YOUR TASKS>
[a] Answer these from the passage on the adjustable autoinjector:
(i) At which institution is Robert Luten a professor of emergency medicine?
(ii) What part of the device changes the medication dose as the user turns the knob?
(iii) What does the indicator let the user match?
[b] Pick up the passage on the adjustable-dose autoinjector after its final sentence and keep it going.

EXCERPTED PASSAGE>
* * *

Having access to immediate treatment during emergencies such as allergic reactions or a chemical attack is critical. Although autoinjectors are already on the market to address these situations, a concept devised by two doctors takes the idea a step further by providing a mechanism to adjust medication dosage and needle depth based on a patient's size and age.
“A limitation with current autoinjectors is that they're fixed single-dose devices,” says William Bozeman, MD, of Wake Forest University (Winston Salem, NC). “A fixed dose is inappropriate and potentially dangerous in a lot of situations.” Bozeman developed the device concept with Robert Luten, MD, a professor of emergency medicine at the University of Florida's College of Medicine.
Part of the autoinjector designed by the doctors is similar to devices on the market. A storage area holds the medication, a plunger deploys upon hitting the trigger, and a spring-loaded needle delivers the drug into the patient. The design aspect that differs is a spiral internal mechanism that adjusts the medication dose as the user turns the knob. As the stop moves, it adjusts the depth of the needle that emerges. An indicator allows the user to match the size and age of the patient.
Bozeman explains that some medications have negative side effects and can be fatal if overdosed. Similarly, getting too little of a dose won't treat a condition properly and can result in death, especially with an allergic reaction.

* * *

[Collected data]
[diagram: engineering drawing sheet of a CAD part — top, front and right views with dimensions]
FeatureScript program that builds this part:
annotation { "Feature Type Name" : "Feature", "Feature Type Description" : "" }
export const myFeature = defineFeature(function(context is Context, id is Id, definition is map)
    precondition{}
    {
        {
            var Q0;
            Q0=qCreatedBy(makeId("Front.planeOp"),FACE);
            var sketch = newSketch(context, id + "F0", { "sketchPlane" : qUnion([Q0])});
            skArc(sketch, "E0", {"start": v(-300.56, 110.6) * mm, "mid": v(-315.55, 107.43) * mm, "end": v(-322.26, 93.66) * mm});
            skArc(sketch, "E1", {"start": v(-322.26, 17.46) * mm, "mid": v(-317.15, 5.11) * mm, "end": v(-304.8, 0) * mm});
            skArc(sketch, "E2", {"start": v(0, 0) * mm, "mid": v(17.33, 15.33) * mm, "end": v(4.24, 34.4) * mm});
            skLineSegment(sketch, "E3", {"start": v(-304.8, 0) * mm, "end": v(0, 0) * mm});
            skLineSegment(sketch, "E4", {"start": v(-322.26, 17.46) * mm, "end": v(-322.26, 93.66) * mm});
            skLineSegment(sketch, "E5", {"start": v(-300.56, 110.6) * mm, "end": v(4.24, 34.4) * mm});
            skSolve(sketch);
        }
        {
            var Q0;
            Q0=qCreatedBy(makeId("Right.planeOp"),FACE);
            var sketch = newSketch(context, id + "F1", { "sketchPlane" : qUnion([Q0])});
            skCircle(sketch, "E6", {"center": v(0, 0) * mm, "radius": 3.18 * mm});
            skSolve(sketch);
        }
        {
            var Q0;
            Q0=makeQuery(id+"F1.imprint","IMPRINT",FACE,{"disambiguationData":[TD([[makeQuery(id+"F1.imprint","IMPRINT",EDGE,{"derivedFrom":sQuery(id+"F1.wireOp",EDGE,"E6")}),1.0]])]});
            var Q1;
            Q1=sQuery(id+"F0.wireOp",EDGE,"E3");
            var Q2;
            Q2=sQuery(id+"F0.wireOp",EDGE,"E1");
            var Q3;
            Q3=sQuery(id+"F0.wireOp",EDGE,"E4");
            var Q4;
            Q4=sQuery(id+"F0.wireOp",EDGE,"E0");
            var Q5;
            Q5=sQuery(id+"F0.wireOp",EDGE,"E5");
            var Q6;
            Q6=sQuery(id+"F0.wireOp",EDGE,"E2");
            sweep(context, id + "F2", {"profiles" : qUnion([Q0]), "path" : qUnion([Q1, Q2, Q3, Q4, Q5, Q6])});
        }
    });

* * *

TASK ANSWERS>
[a]
(i) The University of Florida's College of Medicine.
(ii) A spiral internal mechanism.
(iii) The size and age of the patient.

[b]
Inadequate needle length is another problem with autoinjectors. If the device contains the correct amount of medicine but doesn't go deep enough, the medication could be delivered to the wrong area and thus would be ineffective.
The autoinjector designed by the team can administer a variety of medications, and it has self-administration capability, which is helpful for patients who take daily medications at home.
Another version of the device contains a dry-powder medication for long-term storage and a separate chamber with a liquid to reconstitute it. The user can mix the two chambers and then inject the drug.
The inventors have filed for a patent and are eager to work with a commercial entity that can create a prototype and conduct testing that can move the product into the market. Bozeman thinks the first use of the device will be to administer epinephrine.